Jiachen Lane Brick Pagoda—listed as a National Key Cultural Relics Protection Unit in April 2013, in the seventh batch, classified as ancient architecture from the Song Dynasty. According to “Wumen Biaoyin,” there were once seven small brick pagodas in Suzhou, most built in the Song Dynasty. Two were lost long ago, two destroyed during the Qianlong reign of the Qing, the White Pagoda was pulled down in 1928 when Linton Road was widened, and the one on Lianxi Fang was also demolished when the street was widened in the 1950s. The sole survivor, recorded in “Wumen Biaoyin” as the second of the “Seven City Pagodas,” is this Jiachen Lane Brick Pagoda. Heading south from Cang Street across Ganjiang East Road, you reach Jiachen Lane. A hundred-odd meters into the lane, you will see the pagoda.

On the way from the old town to Baodai Bridge, I passed the Dongwu TV Tower, also known as Dongwu Pagoda.

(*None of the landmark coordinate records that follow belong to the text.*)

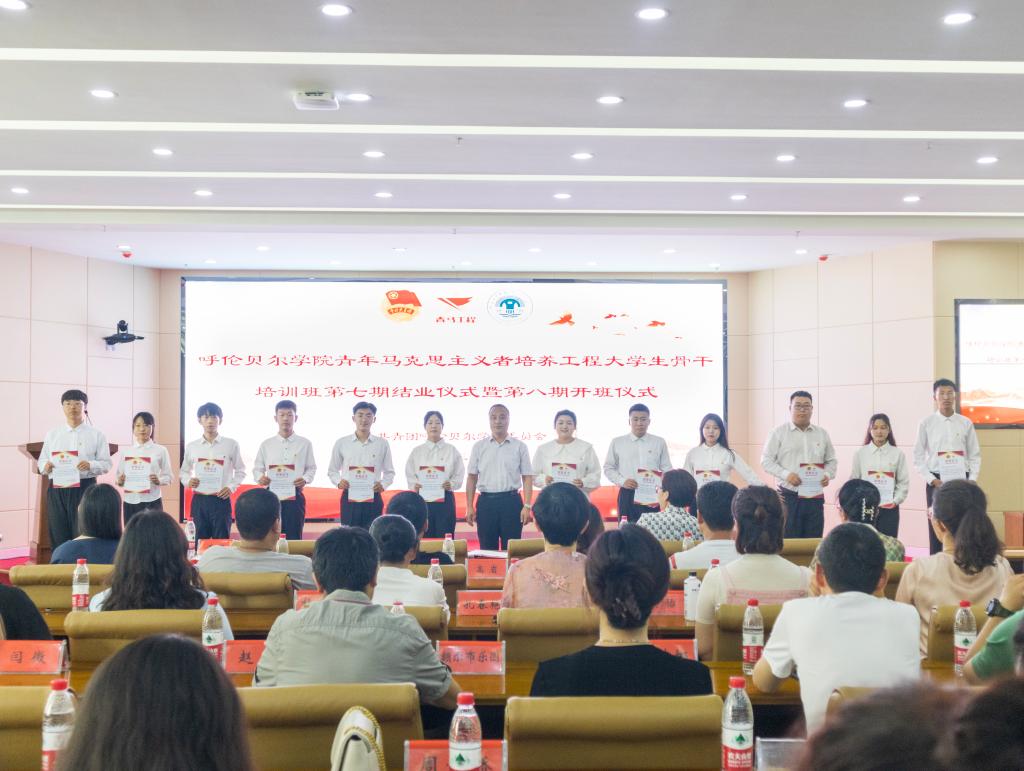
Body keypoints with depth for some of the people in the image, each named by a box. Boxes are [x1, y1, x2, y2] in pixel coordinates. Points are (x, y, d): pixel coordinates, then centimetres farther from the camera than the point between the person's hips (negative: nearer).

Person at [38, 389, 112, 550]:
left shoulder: (96, 435, 4)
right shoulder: (52, 434, 12)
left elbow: (106, 464, 1)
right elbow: (41, 461, 12)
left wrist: (90, 465, -19)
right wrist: (46, 466, -11)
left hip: (84, 489, -2)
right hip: (57, 490, 2)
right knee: (58, 537, 4)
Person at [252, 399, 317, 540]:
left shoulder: (305, 443, 4)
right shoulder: (266, 444, 6)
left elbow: (312, 468, 9)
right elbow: (257, 468, 12)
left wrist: (305, 479, -12)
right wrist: (260, 478, -10)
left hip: (295, 497, -1)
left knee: (294, 539, 1)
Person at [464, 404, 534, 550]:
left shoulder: (519, 446, 3)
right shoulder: (479, 447, 6)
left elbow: (527, 478, 2)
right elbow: (472, 478, 7)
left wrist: (527, 506, -7)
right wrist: (469, 507, 1)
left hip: (511, 501, -1)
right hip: (486, 501, 1)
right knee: (487, 549, 5)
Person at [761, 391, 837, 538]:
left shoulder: (822, 434, 13)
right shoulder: (779, 432, 1)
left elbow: (831, 460, 18)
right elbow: (766, 460, -2)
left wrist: (828, 475, -3)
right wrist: (786, 474, -16)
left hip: (815, 496, 4)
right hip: (789, 496, -3)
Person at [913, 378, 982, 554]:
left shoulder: (966, 423, 4)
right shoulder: (926, 423, -1)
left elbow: (975, 455, 7)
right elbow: (918, 457, 0)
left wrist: (972, 481, -4)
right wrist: (933, 480, -9)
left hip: (961, 480, 1)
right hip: (936, 481, -1)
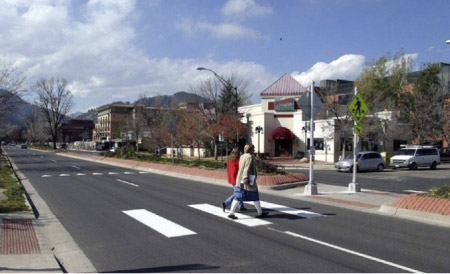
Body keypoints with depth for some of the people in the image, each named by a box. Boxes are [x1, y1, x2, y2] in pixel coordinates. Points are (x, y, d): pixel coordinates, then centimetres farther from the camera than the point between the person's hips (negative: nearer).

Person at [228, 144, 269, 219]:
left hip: (240, 180, 8)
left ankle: (231, 213, -5)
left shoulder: (242, 157, 13)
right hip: (249, 181, -8)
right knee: (255, 196, 8)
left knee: (238, 197, 3)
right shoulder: (250, 157, -14)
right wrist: (245, 179, -27)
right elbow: (247, 169, -23)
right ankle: (260, 212, 21)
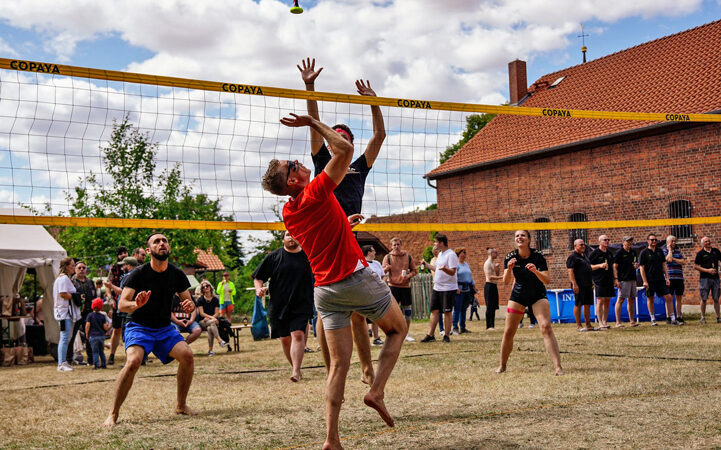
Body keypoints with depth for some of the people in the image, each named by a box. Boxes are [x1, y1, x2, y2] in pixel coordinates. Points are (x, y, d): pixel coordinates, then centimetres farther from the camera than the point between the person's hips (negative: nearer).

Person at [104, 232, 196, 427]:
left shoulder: (177, 274, -1)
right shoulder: (139, 273, -13)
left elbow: (188, 301, 8)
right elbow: (121, 304, -18)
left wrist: (190, 306, -18)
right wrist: (136, 305, -41)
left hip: (165, 328, 4)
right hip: (138, 327, -4)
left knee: (187, 355, -18)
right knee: (133, 361, -29)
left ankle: (181, 405, 2)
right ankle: (113, 414, -18)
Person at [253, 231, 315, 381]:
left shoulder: (308, 256, 4)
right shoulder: (274, 256, 6)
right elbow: (257, 277, 6)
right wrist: (259, 288, -10)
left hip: (301, 305, -2)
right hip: (278, 305, 2)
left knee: (298, 335, -17)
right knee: (285, 339, 7)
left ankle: (296, 371, -20)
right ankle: (294, 366, 25)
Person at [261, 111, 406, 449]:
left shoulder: (288, 213, 9)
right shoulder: (316, 193, -13)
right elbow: (345, 149, -15)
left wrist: (345, 224, 34)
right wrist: (311, 123, -8)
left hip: (324, 290, 6)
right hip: (356, 278, -6)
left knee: (338, 364, 7)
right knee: (398, 329, 17)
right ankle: (376, 391, 2)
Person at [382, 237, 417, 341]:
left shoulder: (408, 256, 7)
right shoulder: (387, 257, 1)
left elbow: (414, 270, 10)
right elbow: (382, 271, -6)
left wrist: (408, 275, -11)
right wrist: (386, 268, -29)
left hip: (405, 286, 2)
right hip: (393, 286, -2)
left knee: (407, 309, 7)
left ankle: (406, 334, 19)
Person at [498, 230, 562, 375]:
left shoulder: (538, 256, -16)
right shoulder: (511, 257, -10)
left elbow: (547, 280, -19)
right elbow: (506, 282, -16)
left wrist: (536, 271, -37)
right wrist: (509, 269, -35)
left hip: (538, 295, -2)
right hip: (518, 296, 2)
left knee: (546, 327, -19)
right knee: (508, 332, 2)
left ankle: (558, 367, -20)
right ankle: (502, 366, 20)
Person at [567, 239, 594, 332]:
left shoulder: (584, 256, 19)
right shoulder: (572, 257, -8)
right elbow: (570, 271, -15)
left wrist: (591, 282, 22)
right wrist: (574, 284, -22)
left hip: (588, 285, 8)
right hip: (579, 285, -8)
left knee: (587, 304, 10)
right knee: (578, 304, -4)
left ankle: (588, 325, 15)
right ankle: (578, 325, 0)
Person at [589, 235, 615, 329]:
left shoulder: (610, 253, 16)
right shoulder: (594, 253, -4)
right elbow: (589, 266, -6)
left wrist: (615, 279, 19)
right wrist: (600, 265, -19)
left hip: (609, 280, 7)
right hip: (599, 281, -7)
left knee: (607, 301, 7)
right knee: (600, 300, -10)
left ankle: (605, 321, 14)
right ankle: (600, 323, -9)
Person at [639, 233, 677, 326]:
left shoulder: (660, 251, 11)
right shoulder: (644, 252, -3)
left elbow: (664, 265, 15)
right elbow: (642, 268, -5)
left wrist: (667, 277, 8)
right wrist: (645, 281, -11)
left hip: (660, 279, 4)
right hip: (650, 280, -4)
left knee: (669, 297, -2)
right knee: (650, 299, 5)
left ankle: (673, 319, 2)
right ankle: (653, 319, 15)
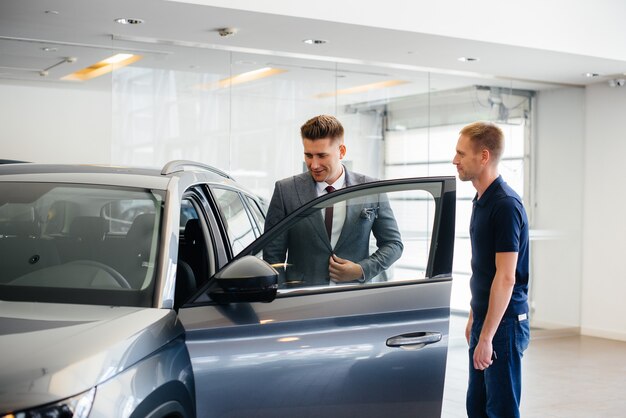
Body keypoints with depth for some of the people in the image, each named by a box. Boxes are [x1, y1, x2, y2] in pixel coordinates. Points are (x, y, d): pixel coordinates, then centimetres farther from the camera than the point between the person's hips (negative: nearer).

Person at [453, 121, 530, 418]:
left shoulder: (505, 205, -18)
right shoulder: (481, 201, 12)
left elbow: (506, 277, -22)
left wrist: (486, 336, -22)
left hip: (504, 324, -9)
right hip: (485, 319, 9)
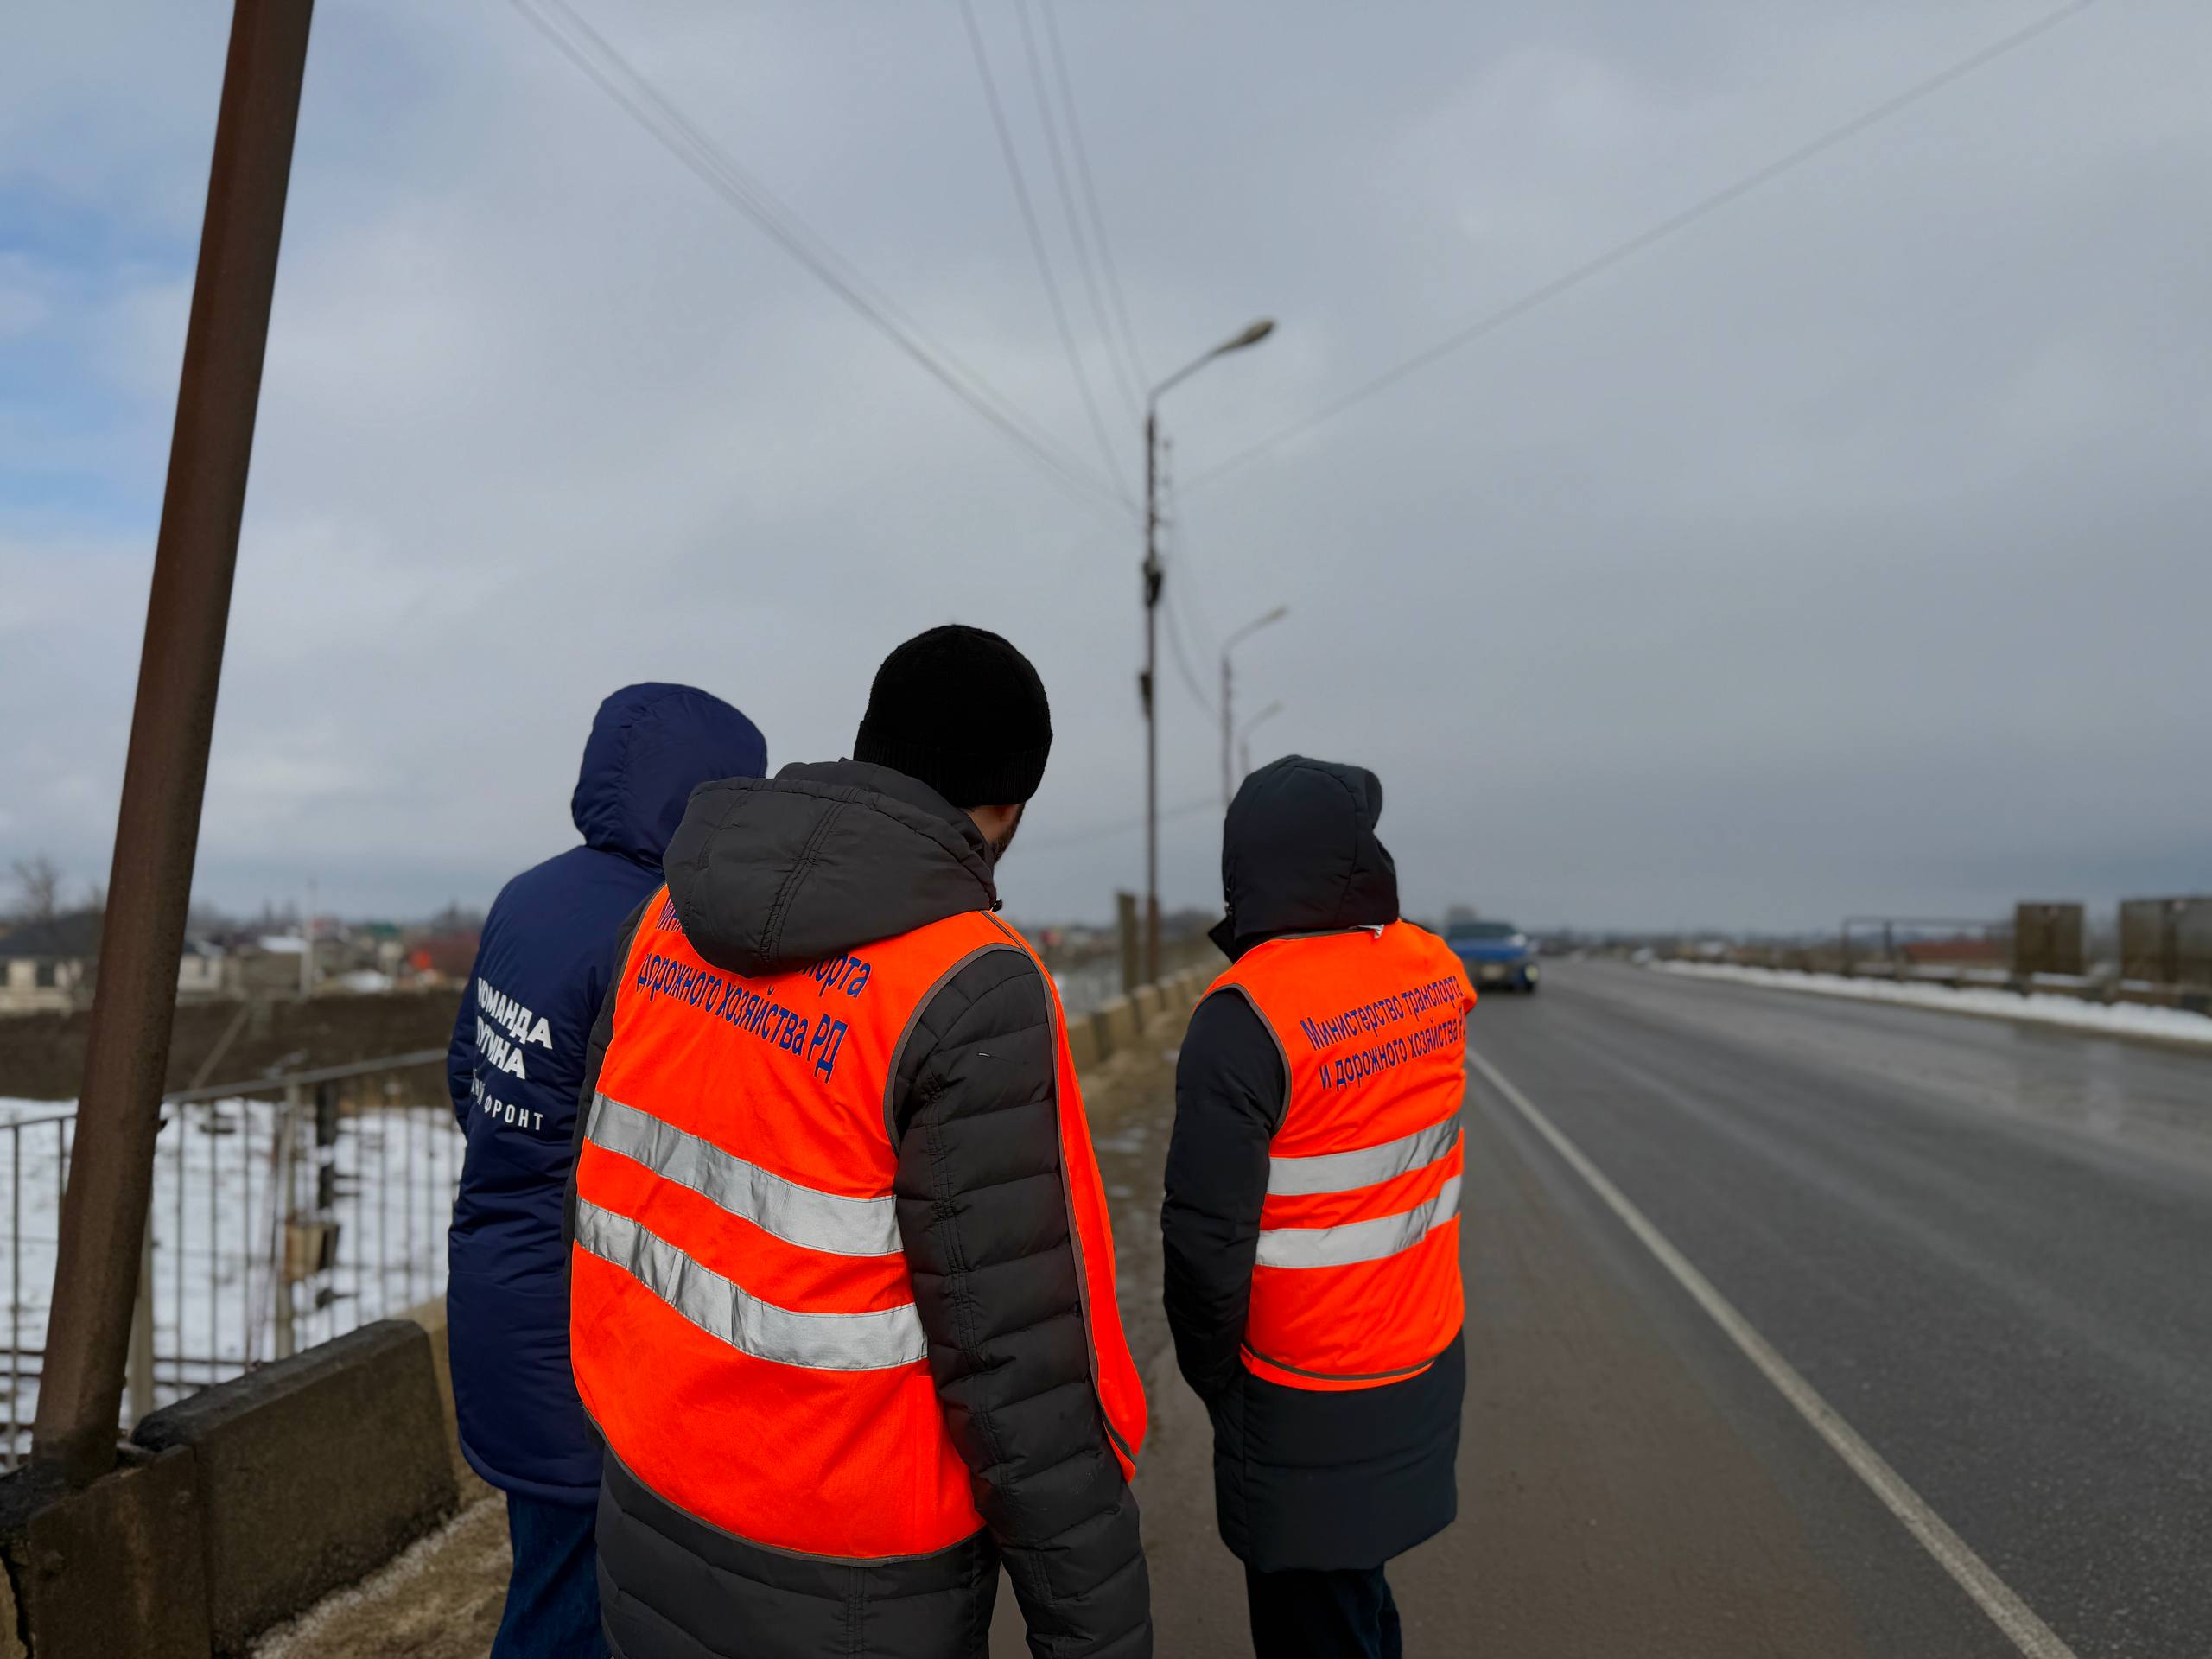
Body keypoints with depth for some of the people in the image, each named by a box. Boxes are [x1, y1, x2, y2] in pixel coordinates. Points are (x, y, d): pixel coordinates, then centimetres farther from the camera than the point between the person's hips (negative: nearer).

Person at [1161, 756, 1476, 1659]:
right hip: (1426, 1367, 6)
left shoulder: (1244, 1017, -23)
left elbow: (1209, 1236, -21)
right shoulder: (1439, 974, -4)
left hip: (1307, 1406, -6)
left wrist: (1213, 1375, -2)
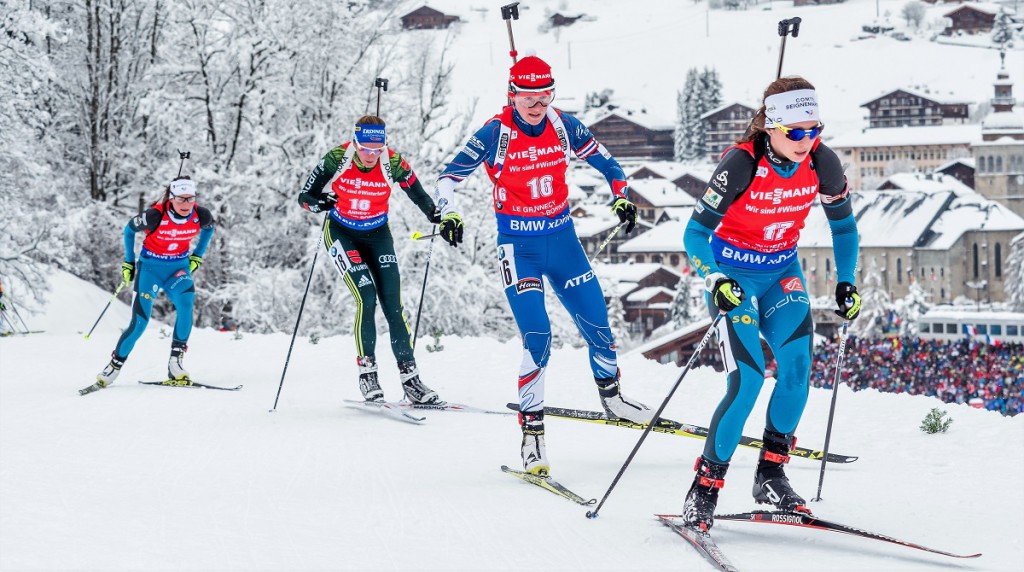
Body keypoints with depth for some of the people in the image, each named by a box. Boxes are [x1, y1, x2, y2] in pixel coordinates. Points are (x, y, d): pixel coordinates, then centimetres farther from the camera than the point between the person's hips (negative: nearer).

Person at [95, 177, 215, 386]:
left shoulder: (201, 215, -15)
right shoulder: (155, 216, -24)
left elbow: (209, 227, 12)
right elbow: (130, 229, -4)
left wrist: (197, 256, 8)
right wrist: (129, 262, 2)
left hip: (178, 267, 2)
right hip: (150, 267, -2)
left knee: (185, 303, -30)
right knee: (140, 322, -10)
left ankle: (176, 362, -22)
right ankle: (115, 365, 12)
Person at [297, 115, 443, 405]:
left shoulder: (393, 162, -18)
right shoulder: (337, 159, -21)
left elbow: (419, 195, -5)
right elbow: (304, 196, -14)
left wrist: (438, 217, -22)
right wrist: (319, 203, -36)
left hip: (377, 234, 2)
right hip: (341, 233, -2)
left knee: (393, 303, -6)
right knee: (366, 297, -19)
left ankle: (410, 378, 1)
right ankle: (367, 372, -10)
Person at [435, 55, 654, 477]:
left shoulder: (563, 126, -4)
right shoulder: (496, 133, -13)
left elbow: (603, 160, 11)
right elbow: (449, 177, -10)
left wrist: (621, 196, -2)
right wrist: (448, 215, -26)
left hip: (561, 237, 4)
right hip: (518, 244, -4)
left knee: (597, 323, 7)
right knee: (537, 336, -17)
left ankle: (611, 397, 35)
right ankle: (532, 434, -6)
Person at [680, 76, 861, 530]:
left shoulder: (822, 162, -13)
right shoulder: (742, 164, -26)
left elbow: (842, 222, 6)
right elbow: (695, 234, -24)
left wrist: (846, 282, 1)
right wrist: (715, 280, -40)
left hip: (782, 272, 4)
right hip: (733, 274, -4)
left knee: (798, 369, -14)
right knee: (748, 380, -18)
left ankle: (770, 476, 3)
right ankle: (705, 487, -5)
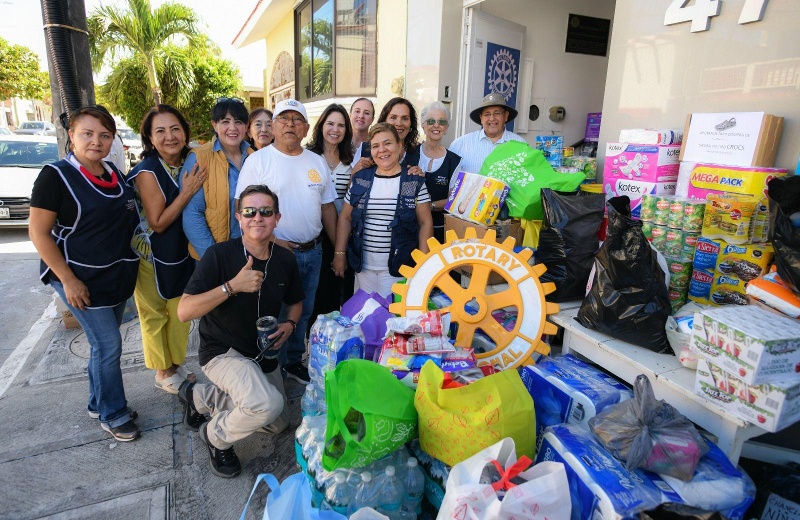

It stands 168 meters tall.

Baodai Bridge—listed as a National Key Cultural Relics Protection Unit on June 25, 2001, in the fifth batch, classified as ancient architecture from the Ming Dynasty. The bridge lies beside the Grand Canal to the west and spans the mouth of Tantai Lake. Along with Zhaozhou Bridge and Lugou Bridge, it is counted among China’s Ten Most Famous Bridges. Built entirely of Jinshan stone, the bridge is 316.8 meters long and has 53 arches. It is the longest multi-arch stone bridge among all surviving ancient bridges in China. Construction started between the 11th and 14th years of the Tang Yuanhe period (816–819 AD), and the present bridge was rebuilt during the Ming and Qing dynasties.

Baodai Bridge is quite well-known, but its surroundings today are messy and rather desolate. Visiting it, of course, requires no entrance ticket.